One of the most significant law of tort cases in the US is the Palsgraf v. Long Island Railroad Co., 248 N.Y. 339, 162 N.E. 99 (N.Y. 1928). The case can aptly be described as significant since its effects shaped and established the concepts of the scope of business liability, the relevance of proximate cause and the limits of negligence.

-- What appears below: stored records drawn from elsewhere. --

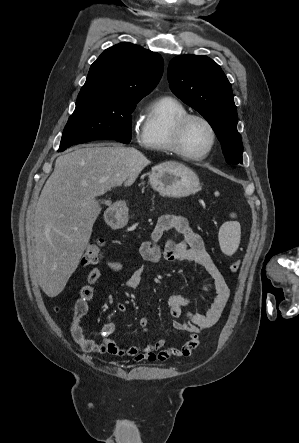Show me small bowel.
Returning <instances> with one entry per match:
<instances>
[{
    "instance_id": "small-bowel-1",
    "label": "small bowel",
    "mask_w": 299,
    "mask_h": 443,
    "mask_svg": "<svg viewBox=\"0 0 299 443\" xmlns=\"http://www.w3.org/2000/svg\"><path fill=\"white\" fill-rule=\"evenodd\" d=\"M168 231H175L183 237V240L177 243L169 237L164 246H161V241ZM140 254L148 264H156L161 259H166L169 261H191L201 265L210 277V282L203 288L204 291L213 290L215 292L209 309L205 313L186 311L193 299L185 294H174L168 299V308L173 317V328L176 331L188 333V338L181 347L167 348L161 339H154L145 346L118 345L110 338L115 330V324L111 321L102 325L100 330L102 340L97 342L85 336L80 324L81 318L88 311V302L94 295V285L101 277V269L94 267L88 273L86 283L79 290V296L74 305V316L70 324L72 339L83 352L130 357L136 362L143 360L164 361L173 357H186L191 355L197 347L199 335L219 320L229 299V288L221 271L207 251L202 237L189 227L185 218L173 215L161 216L151 232L150 239L141 243ZM106 267L113 273L124 270V265L116 261H106ZM143 271L144 267L142 266L130 276L127 282L130 287L138 286ZM117 311L125 313L127 306L124 303H118ZM181 318H185V321H181ZM140 327L143 334L148 333L147 318L140 319Z\"/></svg>"
}]
</instances>
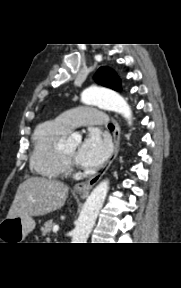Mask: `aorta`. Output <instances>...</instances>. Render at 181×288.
Wrapping results in <instances>:
<instances>
[{
  "label": "aorta",
  "mask_w": 181,
  "mask_h": 288,
  "mask_svg": "<svg viewBox=\"0 0 181 288\" xmlns=\"http://www.w3.org/2000/svg\"><path fill=\"white\" fill-rule=\"evenodd\" d=\"M81 101L88 105H98L107 110L121 114L131 124L132 112L126 100L119 94L102 88L91 87L83 91ZM69 141L74 143L75 136ZM109 188V181L100 182L91 192L83 205L76 227L73 231L72 243H86L103 206Z\"/></svg>",
  "instance_id": "762f6f07"
}]
</instances>
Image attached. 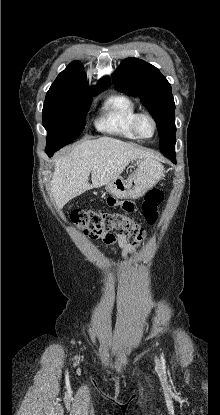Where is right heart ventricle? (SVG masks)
I'll list each match as a JSON object with an SVG mask.
<instances>
[{
    "mask_svg": "<svg viewBox=\"0 0 220 415\" xmlns=\"http://www.w3.org/2000/svg\"><path fill=\"white\" fill-rule=\"evenodd\" d=\"M137 113L135 103L129 97L112 96L104 104L97 127L101 131L125 139H137L132 129V122Z\"/></svg>",
    "mask_w": 220,
    "mask_h": 415,
    "instance_id": "right-heart-ventricle-1",
    "label": "right heart ventricle"
}]
</instances>
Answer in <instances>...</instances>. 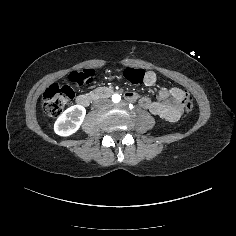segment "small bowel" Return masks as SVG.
I'll return each mask as SVG.
<instances>
[{
	"instance_id": "small-bowel-1",
	"label": "small bowel",
	"mask_w": 236,
	"mask_h": 236,
	"mask_svg": "<svg viewBox=\"0 0 236 236\" xmlns=\"http://www.w3.org/2000/svg\"><path fill=\"white\" fill-rule=\"evenodd\" d=\"M154 83V80L152 79V75H149V77L146 79V84L147 85H152ZM165 93H168L167 91H165ZM171 93L175 94L179 100L181 101L183 98V90L178 89V88H174L171 90Z\"/></svg>"
}]
</instances>
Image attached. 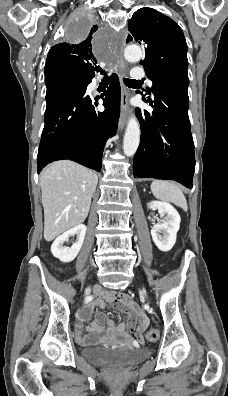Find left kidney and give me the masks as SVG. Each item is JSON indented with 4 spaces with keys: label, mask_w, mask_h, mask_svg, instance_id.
Here are the masks:
<instances>
[{
    "label": "left kidney",
    "mask_w": 228,
    "mask_h": 396,
    "mask_svg": "<svg viewBox=\"0 0 228 396\" xmlns=\"http://www.w3.org/2000/svg\"><path fill=\"white\" fill-rule=\"evenodd\" d=\"M148 208L157 209L163 218L162 224H156L151 229L152 239L159 250L167 252L176 243L177 232L180 228V215L169 203L152 201ZM165 216V217H164ZM163 233V235H160Z\"/></svg>",
    "instance_id": "1"
}]
</instances>
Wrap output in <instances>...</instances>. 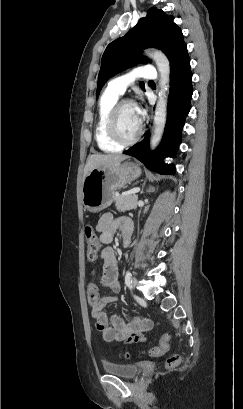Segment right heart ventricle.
Listing matches in <instances>:
<instances>
[{"label": "right heart ventricle", "instance_id": "1", "mask_svg": "<svg viewBox=\"0 0 243 409\" xmlns=\"http://www.w3.org/2000/svg\"><path fill=\"white\" fill-rule=\"evenodd\" d=\"M119 95L106 89L99 101L98 120L95 126V140L103 152H118L121 146L116 144L108 135L107 119L110 111L119 100Z\"/></svg>", "mask_w": 243, "mask_h": 409}]
</instances>
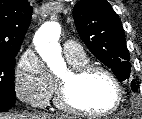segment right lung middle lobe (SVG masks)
Returning <instances> with one entry per match:
<instances>
[{
    "mask_svg": "<svg viewBox=\"0 0 142 119\" xmlns=\"http://www.w3.org/2000/svg\"><path fill=\"white\" fill-rule=\"evenodd\" d=\"M18 52L0 53V98L15 100L14 66Z\"/></svg>",
    "mask_w": 142,
    "mask_h": 119,
    "instance_id": "1",
    "label": "right lung middle lobe"
}]
</instances>
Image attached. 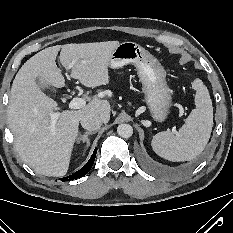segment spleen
<instances>
[{
    "label": "spleen",
    "mask_w": 233,
    "mask_h": 233,
    "mask_svg": "<svg viewBox=\"0 0 233 233\" xmlns=\"http://www.w3.org/2000/svg\"><path fill=\"white\" fill-rule=\"evenodd\" d=\"M195 109L175 134L165 131L152 139L153 150L169 161H188L197 157L207 145L213 127V106L207 87L202 80L192 82Z\"/></svg>",
    "instance_id": "spleen-1"
}]
</instances>
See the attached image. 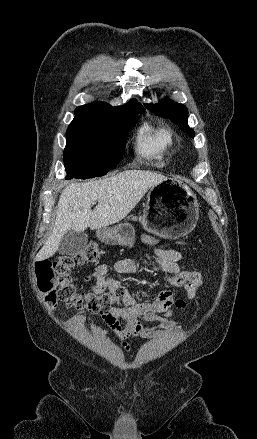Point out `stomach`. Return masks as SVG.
I'll list each match as a JSON object with an SVG mask.
<instances>
[{"label":"stomach","instance_id":"1","mask_svg":"<svg viewBox=\"0 0 257 439\" xmlns=\"http://www.w3.org/2000/svg\"><path fill=\"white\" fill-rule=\"evenodd\" d=\"M199 204L196 195L182 181L167 178L151 187L140 222L155 235L177 239L189 234L196 226ZM98 238L107 244L132 247L134 227L120 223L97 230Z\"/></svg>","mask_w":257,"mask_h":439}]
</instances>
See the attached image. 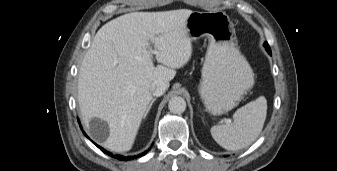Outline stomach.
<instances>
[{
    "label": "stomach",
    "mask_w": 337,
    "mask_h": 171,
    "mask_svg": "<svg viewBox=\"0 0 337 171\" xmlns=\"http://www.w3.org/2000/svg\"><path fill=\"white\" fill-rule=\"evenodd\" d=\"M186 29L191 40L208 39L199 94L211 115H222L253 87V70L237 47L233 23L225 12H192Z\"/></svg>",
    "instance_id": "stomach-1"
}]
</instances>
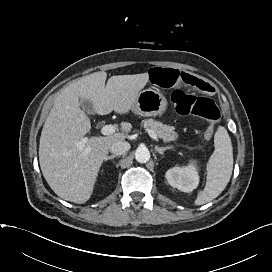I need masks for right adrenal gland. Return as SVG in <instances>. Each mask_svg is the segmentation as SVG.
I'll return each mask as SVG.
<instances>
[{
  "label": "right adrenal gland",
  "mask_w": 272,
  "mask_h": 272,
  "mask_svg": "<svg viewBox=\"0 0 272 272\" xmlns=\"http://www.w3.org/2000/svg\"><path fill=\"white\" fill-rule=\"evenodd\" d=\"M117 157H119V156H117V155L107 156V157L105 158V161L111 160V159H115V158H117Z\"/></svg>",
  "instance_id": "obj_1"
}]
</instances>
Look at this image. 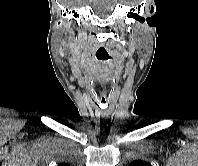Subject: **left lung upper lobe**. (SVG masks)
Wrapping results in <instances>:
<instances>
[{
  "label": "left lung upper lobe",
  "instance_id": "obj_1",
  "mask_svg": "<svg viewBox=\"0 0 198 166\" xmlns=\"http://www.w3.org/2000/svg\"><path fill=\"white\" fill-rule=\"evenodd\" d=\"M129 166H151V165L140 161H133L132 163L129 164Z\"/></svg>",
  "mask_w": 198,
  "mask_h": 166
}]
</instances>
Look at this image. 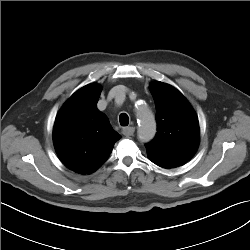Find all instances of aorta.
Instances as JSON below:
<instances>
[{"label":"aorta","instance_id":"762f6f07","mask_svg":"<svg viewBox=\"0 0 250 250\" xmlns=\"http://www.w3.org/2000/svg\"><path fill=\"white\" fill-rule=\"evenodd\" d=\"M139 120L138 138L141 142H149L156 133V123L152 112L145 104L137 108Z\"/></svg>","mask_w":250,"mask_h":250}]
</instances>
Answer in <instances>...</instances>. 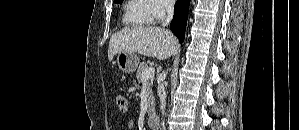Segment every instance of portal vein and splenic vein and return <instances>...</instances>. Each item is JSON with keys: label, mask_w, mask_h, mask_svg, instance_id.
<instances>
[{"label": "portal vein and splenic vein", "mask_w": 299, "mask_h": 130, "mask_svg": "<svg viewBox=\"0 0 299 130\" xmlns=\"http://www.w3.org/2000/svg\"><path fill=\"white\" fill-rule=\"evenodd\" d=\"M155 69L153 67L148 68L147 70H145L142 74V79L143 80H148L150 79V77L152 76V74H154Z\"/></svg>", "instance_id": "portal-vein-and-splenic-vein-1"}]
</instances>
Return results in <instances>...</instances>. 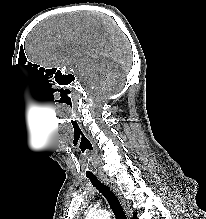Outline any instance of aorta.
I'll return each instance as SVG.
<instances>
[{
    "label": "aorta",
    "instance_id": "obj_1",
    "mask_svg": "<svg viewBox=\"0 0 206 219\" xmlns=\"http://www.w3.org/2000/svg\"><path fill=\"white\" fill-rule=\"evenodd\" d=\"M86 219H111V218L108 211L100 210V211L90 212L87 215Z\"/></svg>",
    "mask_w": 206,
    "mask_h": 219
}]
</instances>
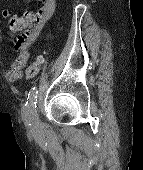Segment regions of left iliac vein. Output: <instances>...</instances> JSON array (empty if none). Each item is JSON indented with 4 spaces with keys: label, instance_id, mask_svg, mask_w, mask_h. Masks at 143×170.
<instances>
[{
    "label": "left iliac vein",
    "instance_id": "1",
    "mask_svg": "<svg viewBox=\"0 0 143 170\" xmlns=\"http://www.w3.org/2000/svg\"><path fill=\"white\" fill-rule=\"evenodd\" d=\"M33 123H35V124H38V121H37V119H35V120L33 121Z\"/></svg>",
    "mask_w": 143,
    "mask_h": 170
}]
</instances>
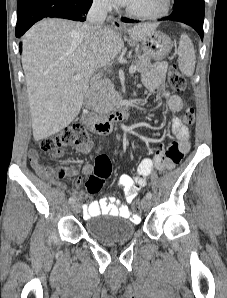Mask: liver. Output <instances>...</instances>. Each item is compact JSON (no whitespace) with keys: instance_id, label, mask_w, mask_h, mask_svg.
<instances>
[{"instance_id":"liver-1","label":"liver","mask_w":227,"mask_h":298,"mask_svg":"<svg viewBox=\"0 0 227 298\" xmlns=\"http://www.w3.org/2000/svg\"><path fill=\"white\" fill-rule=\"evenodd\" d=\"M157 26L144 23L129 29L130 44L142 41ZM123 46L119 33L108 27L91 37L81 23L58 18L44 19L25 34L22 66L36 141L58 133L77 117L89 79L111 64Z\"/></svg>"}]
</instances>
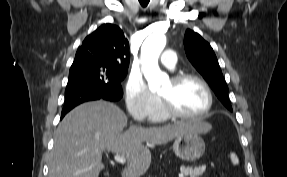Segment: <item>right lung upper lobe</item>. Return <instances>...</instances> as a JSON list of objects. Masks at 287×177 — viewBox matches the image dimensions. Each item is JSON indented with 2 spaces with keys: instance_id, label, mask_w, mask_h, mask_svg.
<instances>
[{
  "instance_id": "cb5924a9",
  "label": "right lung upper lobe",
  "mask_w": 287,
  "mask_h": 177,
  "mask_svg": "<svg viewBox=\"0 0 287 177\" xmlns=\"http://www.w3.org/2000/svg\"><path fill=\"white\" fill-rule=\"evenodd\" d=\"M129 42L114 24H103L88 35L78 48L73 65H103L128 71Z\"/></svg>"
}]
</instances>
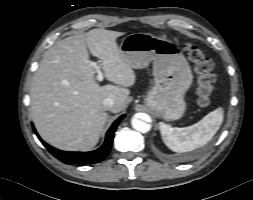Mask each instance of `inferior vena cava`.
<instances>
[{"instance_id":"inferior-vena-cava-1","label":"inferior vena cava","mask_w":253,"mask_h":200,"mask_svg":"<svg viewBox=\"0 0 253 200\" xmlns=\"http://www.w3.org/2000/svg\"><path fill=\"white\" fill-rule=\"evenodd\" d=\"M114 106V100L112 98H106L103 100V107L105 110H111Z\"/></svg>"}]
</instances>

At the heart of the case is Mrs. Helen Palsgraf who was waiting on a Long Island Railway train platform, until two men approached running after a train. As a security officer helped one of the men get on board, the man dropped his package. Since this luggage contained explosives, an explosion of a very powerful scale resulted there-from. This resulted in Palsgraf’s injury. Mrs. Palsgraf entered a personal injury lawsuit against the company, Long Island Railroad. The two main issues that emerged from the case are: the manner of determination of the duty of care; and the person to whom the party owes its duty of due care.
In this case, the Court of Appeals ruled against the favor of Mrs. Palsgraf. The court maintained that there was no direct relationship between the guard’s action (of pulling the second passenger on board) and Palsgraf’s injury. The crux of the matter is that there has to be a direct nexus between the guard’s action and Mrs. Palsgraf’s injury, in order for liability to be cited. The Senior Judge Benjamin Cardozo, while writing for the three-judge bench, maintained that the guard in no way was aware of the presence of the explosion in the package. Therefore, by shoving the passenger inside, he was not aware that an explosion would ensue.
Cardozo continued that even the most cautious mind could not guess the presence of danger in the package. Moreover, there was no way the soldier’s action of pushing the passenger into the train directly affected Mrs. Palsgraf.